In the 1910s, the large-scale transformation of the Montlake Portage into a transportation corridor accelerated. Construction of a ship canal across the portage began in 1909 when the Army Corps of Engineers awarded excavation contracts for the Lake Washington Ship Canal. The federal canal project included channel dredging, canal construction at Montlake and in Fremont, and locks at Ballard to connect Lake Washington with Puget Sound.

To address the different levels between Lake Washington, Lake Union, and Salmon Bay, the government built a double lock at Ballard and lowered Lake Washington about nine feet, to the same height as Lake Union. The level of Salmon Bay was raised to 21 feet behind the locks and dam at its mouth. The lowering of Lake Washington and raising of Salmon Bay caused a number of changes to the watershed, the most dramatic of which was the drying up of the Black River when the level of Lake Washington dropped below the river channel entrance. As a result, the way water moved through the watershed changed drastically, with environmental and human consequences.

The canal created an obstacle to vehicles traveling between the east side of central Seattle and northeast Seattle neighborhoods. The closest bridge crossed the ship canal at the eastern side of Portage Bay, about one and one-half miles away by land. After years of conflict over funding and a dispute over the bridge design, the Montlake Bridge finally opened in 1925, allowing easier access to neighborhoods like Laurelhurst and Sand Point.

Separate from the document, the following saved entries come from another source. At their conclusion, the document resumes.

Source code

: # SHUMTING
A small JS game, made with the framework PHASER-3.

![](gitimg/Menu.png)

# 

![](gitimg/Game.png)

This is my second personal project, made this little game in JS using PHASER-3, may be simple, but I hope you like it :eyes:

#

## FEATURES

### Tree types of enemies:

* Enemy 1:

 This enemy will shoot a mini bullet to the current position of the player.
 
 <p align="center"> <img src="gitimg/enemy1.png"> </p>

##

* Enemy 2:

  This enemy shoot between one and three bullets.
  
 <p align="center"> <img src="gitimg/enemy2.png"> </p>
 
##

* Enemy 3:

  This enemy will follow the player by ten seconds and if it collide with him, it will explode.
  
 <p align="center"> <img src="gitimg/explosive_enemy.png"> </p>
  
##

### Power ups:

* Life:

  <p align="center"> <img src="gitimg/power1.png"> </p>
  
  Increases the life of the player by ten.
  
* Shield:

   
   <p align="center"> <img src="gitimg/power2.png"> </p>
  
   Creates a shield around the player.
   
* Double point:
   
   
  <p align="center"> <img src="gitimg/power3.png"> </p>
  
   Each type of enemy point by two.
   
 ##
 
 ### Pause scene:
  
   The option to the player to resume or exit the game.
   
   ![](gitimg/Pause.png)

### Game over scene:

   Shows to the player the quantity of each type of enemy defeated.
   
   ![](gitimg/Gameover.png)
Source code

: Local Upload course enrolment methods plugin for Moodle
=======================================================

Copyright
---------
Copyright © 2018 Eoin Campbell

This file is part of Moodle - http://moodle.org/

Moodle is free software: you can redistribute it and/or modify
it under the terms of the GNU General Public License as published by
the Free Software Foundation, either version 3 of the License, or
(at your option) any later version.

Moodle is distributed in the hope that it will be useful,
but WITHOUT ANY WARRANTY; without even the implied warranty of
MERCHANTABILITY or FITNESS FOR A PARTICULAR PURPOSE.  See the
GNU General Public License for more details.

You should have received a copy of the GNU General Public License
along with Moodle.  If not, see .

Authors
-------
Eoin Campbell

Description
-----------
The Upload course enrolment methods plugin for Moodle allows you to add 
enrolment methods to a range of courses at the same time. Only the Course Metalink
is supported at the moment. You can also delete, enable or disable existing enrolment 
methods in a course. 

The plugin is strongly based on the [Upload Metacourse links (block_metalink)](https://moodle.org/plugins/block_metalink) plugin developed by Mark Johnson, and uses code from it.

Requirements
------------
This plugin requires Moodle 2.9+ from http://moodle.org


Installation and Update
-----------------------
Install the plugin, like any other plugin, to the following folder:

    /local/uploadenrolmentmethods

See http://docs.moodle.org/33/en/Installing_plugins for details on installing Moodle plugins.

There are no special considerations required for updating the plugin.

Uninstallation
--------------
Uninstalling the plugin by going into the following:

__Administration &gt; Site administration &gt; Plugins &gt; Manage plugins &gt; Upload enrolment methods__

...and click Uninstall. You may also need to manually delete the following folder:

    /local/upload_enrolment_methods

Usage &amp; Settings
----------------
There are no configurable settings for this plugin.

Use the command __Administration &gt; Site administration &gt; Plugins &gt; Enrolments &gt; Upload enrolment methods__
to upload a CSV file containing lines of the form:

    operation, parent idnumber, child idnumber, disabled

Toward the middle part of the century, the region experienced many other changes, which had a lasting influence on transportation and land use. The Lacey V. Murrow (I-90) Bridge across Lake Washington opened in 1940 to great fanfare. But one floating bridge across Lake Washington could not support the demand of the booming population on the Eastside. Beginning in 1946, citizens in Seattle and the Eastside began calling for a second floating bridge, resulting in the Governor Albert D. Rosellini/Evergreen Point Bridge (SR 520).  At the end of its construction in 1963, the Evergreen Point Bridge became the longest floating concrete bridge in the world. Measuring 1.4 miles from the Montlake area of Seattle across Lake Washington to Medina, the bridge formed the center portion of the 5.8-mile project that connected the  two main north-south highways in the greater Seattle area, Interstate 5 and Interstate 405 on the  east side of Lake Washington. The Evergreen Point Bridge was built as a four-lane toll bridge, to provide easy access to and from Seattle for the growing Eastside communities, such as Bellevue, Kirkland, and Redmond. The opening of the Evergreen Point Bridge stimulated development in the communities on the Eastside. The areas grew substantially in the decades following construction of the bridge, eventually increasing traffic and resulting in a more difficult commute across Lake Washington.